Exercise directions —
Your answer should be every line below that includes the word "SuperStep".

====== Source material

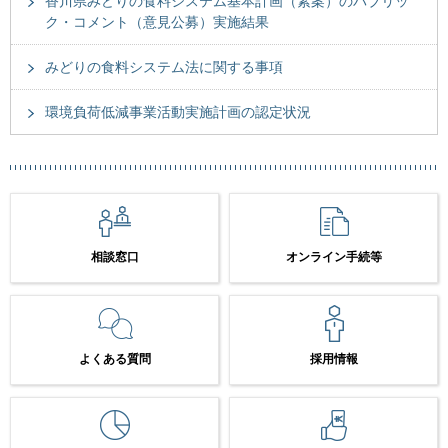
香川県みどりの食料システム基本計画（素案）のパブリッ
ク・コメント（意見公募）実施結果
みどりの食料システム法に関する事項
環境負荷低減事業活動実施計画の認定状況
相談窓口
オンライン手続等
よくある質問
採用情報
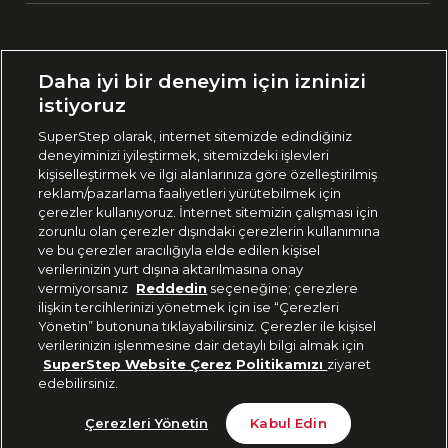
Ülke Seçimi:
Daha iyi bir deneyim için izninizi
🇹🇷
Türkiye
istiyoruz
SuperStep olarak, internet sitemizde edindiğiniz
deneyiminizi iyileştirmek, sitemizdeki işlevleri
444 37 36
kişiselleştirmek ve ilgi alanlarınıza göre özelleştirilmiş
reklam/pazarlama faaliyetleri yürütebilmek için
çerezler kullanıyoruz. İnternet sitemizin çalışması için
zorunlu olan çerezler dışındaki çerezlerin kullanımına
Uygulamadan Takip Edin
ve bu çerezler aracılığıyla elde edilen kişisel
verilerinizin yurt dışına aktarılmasına onay
vermiyorsanız
Reddedin
seçeneğine; çerezlere
ilişkin tercihlerinizi yönetmek için ise “Çerezleri
Yönetin” butonuna tıklayabilirsiniz. Çerezler ile kişisel
verilerinizin işlenmesine dair detaylı bilgi almak için
Bizi Takip Edin
SuperStep Website Çerez Politikamızı
ziyaret
edebilirsiniz.
Tükendi
Çerezleri Yönetin
Kabul Edin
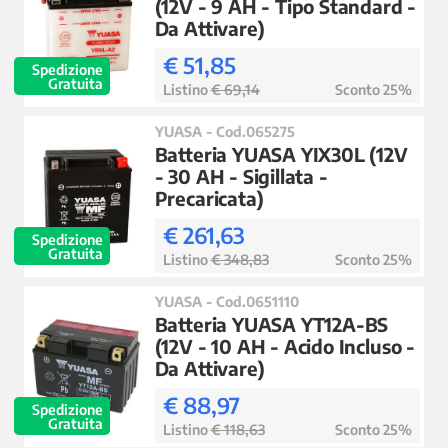
(12V - 9 AH - Tipo Standard -
Da Attivare)
€ 51,85
Spedizione
Gratuita
Listino
€ 69,14
Sconto 25%
YUASA - Cod.065275
Batteria YUASA YIX30L (12V
- 30 AH - Sigillata -
Precaricata)
€ 261,63
Spedizione
Gratuita
Listino
€ 348,83
Sconto 25%
YUASA - Cod.0651110
Batteria YUASA YT12A-BS
(12V - 10 AH - Acido Incluso -
Da Attivare)
€ 88,97
Spedizione
Gratuita
Listino
€ 118,63
Sconto 25%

============

Exercise solution —
SuperStep olarak, internet sitemizde edindiğiniz
SuperStep Website Çerez Politikamızı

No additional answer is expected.